> _Exercise instructions_:
Using the data below, gather each line that includes the word "order".
**********
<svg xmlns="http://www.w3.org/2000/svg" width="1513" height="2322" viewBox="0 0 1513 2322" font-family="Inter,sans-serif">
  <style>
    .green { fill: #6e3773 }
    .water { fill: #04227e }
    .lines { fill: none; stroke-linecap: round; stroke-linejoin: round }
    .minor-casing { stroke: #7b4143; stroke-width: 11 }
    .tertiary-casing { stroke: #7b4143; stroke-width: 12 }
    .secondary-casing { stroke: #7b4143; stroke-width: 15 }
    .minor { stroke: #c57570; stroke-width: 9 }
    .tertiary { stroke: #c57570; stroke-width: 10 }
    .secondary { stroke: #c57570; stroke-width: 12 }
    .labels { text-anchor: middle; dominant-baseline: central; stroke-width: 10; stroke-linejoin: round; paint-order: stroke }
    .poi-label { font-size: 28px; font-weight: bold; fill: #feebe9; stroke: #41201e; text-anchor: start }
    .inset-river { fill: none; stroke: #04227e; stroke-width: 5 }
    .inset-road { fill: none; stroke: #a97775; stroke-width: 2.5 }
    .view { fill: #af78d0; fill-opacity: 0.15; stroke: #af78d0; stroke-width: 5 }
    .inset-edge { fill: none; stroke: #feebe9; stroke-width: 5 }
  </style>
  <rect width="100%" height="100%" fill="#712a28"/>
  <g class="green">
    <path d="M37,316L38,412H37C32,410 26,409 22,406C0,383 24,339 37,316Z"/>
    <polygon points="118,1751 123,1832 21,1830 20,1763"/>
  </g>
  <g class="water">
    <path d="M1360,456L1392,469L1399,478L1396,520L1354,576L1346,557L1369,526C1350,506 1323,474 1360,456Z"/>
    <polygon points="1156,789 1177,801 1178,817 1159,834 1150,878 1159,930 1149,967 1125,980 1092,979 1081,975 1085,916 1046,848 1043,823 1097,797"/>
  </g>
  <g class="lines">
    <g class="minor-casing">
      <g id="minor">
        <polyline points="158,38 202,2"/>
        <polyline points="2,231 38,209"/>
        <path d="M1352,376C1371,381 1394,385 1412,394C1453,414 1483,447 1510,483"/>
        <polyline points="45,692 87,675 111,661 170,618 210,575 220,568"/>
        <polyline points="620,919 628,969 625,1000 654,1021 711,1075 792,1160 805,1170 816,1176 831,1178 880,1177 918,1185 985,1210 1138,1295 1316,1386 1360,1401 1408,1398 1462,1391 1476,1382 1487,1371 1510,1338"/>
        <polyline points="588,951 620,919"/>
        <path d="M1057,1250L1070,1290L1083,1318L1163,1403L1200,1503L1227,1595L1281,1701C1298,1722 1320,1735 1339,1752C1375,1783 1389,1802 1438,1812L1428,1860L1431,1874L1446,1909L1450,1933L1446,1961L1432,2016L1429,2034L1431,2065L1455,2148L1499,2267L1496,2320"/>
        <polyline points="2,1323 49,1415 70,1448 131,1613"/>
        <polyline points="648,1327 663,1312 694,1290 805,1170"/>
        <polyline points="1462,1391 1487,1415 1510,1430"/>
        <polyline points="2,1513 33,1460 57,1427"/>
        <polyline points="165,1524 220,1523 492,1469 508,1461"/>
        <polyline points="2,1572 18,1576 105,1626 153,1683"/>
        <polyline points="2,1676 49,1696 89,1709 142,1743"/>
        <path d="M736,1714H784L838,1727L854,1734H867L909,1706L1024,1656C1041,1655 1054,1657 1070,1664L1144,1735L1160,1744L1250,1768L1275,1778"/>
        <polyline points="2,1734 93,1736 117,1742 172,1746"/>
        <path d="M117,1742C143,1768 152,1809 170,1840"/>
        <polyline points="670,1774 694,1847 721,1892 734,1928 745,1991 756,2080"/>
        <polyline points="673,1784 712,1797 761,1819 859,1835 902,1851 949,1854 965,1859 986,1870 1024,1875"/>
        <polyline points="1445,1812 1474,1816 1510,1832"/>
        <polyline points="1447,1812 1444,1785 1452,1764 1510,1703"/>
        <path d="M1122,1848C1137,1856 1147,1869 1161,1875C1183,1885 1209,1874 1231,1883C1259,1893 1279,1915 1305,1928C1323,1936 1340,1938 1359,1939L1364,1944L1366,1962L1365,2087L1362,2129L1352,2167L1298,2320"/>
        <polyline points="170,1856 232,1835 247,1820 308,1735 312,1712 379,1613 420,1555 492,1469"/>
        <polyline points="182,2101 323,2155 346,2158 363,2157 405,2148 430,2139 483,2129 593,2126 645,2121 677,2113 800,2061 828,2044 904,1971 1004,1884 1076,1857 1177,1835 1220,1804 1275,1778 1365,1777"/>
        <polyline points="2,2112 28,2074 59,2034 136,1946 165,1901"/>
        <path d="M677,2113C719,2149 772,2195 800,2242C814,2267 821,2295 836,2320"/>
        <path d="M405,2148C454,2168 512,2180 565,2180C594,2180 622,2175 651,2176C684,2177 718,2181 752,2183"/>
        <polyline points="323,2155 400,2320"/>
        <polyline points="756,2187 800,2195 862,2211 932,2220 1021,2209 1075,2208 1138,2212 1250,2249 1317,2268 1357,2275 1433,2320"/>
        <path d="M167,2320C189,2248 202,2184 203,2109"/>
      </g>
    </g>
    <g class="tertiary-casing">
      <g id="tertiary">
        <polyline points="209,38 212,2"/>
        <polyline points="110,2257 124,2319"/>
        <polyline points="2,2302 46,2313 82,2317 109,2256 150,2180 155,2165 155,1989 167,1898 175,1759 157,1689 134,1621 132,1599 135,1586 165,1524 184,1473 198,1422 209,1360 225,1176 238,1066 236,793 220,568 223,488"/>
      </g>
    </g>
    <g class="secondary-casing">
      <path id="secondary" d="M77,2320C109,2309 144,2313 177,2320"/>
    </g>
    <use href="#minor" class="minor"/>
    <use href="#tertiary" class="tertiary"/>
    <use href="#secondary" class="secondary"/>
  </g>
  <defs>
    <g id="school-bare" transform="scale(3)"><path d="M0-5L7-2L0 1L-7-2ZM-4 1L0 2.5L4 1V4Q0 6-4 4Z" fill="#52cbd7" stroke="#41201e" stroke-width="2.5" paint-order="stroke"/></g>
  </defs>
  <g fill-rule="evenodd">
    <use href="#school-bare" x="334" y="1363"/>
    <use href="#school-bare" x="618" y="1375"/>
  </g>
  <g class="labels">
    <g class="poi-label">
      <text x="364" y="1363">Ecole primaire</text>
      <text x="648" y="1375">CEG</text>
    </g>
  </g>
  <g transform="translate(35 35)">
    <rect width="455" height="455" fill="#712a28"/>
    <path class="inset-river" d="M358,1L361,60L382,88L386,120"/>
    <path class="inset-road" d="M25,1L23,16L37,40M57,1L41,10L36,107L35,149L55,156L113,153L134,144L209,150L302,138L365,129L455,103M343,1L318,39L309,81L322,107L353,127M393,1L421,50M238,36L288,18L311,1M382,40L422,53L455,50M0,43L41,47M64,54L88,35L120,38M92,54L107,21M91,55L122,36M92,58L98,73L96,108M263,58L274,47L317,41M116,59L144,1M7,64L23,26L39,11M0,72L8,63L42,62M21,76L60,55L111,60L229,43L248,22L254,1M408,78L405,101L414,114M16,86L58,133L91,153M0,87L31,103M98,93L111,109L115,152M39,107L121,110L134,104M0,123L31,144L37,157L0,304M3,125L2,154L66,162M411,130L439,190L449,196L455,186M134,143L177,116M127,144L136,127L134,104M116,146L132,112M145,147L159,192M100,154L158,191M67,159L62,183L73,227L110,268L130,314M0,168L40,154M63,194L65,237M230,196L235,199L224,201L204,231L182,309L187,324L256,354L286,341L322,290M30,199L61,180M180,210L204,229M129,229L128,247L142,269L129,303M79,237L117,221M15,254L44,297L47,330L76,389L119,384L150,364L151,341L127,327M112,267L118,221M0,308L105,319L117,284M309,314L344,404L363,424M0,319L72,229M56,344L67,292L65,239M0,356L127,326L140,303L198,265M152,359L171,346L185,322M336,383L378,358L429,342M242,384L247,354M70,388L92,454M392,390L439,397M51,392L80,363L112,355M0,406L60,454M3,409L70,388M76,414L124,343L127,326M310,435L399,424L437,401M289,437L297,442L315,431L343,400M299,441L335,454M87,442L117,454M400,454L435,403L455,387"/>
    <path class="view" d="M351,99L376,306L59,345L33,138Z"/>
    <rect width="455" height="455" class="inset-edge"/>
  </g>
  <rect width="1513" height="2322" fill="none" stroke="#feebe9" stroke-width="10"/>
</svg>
**********
> _Answer for the task_:
    .labels { text-anchor: middle; dominant-baseline: central; stroke-width: 10; stroke-linejoin: round; paint-order: stroke }
    <g id="school-bare" transform="scale(3)"><path d="M0-5L7-2L0 1L-7-2ZM-4 1L0 2.5L4 1V4Q0 6-4 4Z" fill="#52cbd7" stroke="#41201e" stroke-width="2.5" paint-order="stroke"/></g>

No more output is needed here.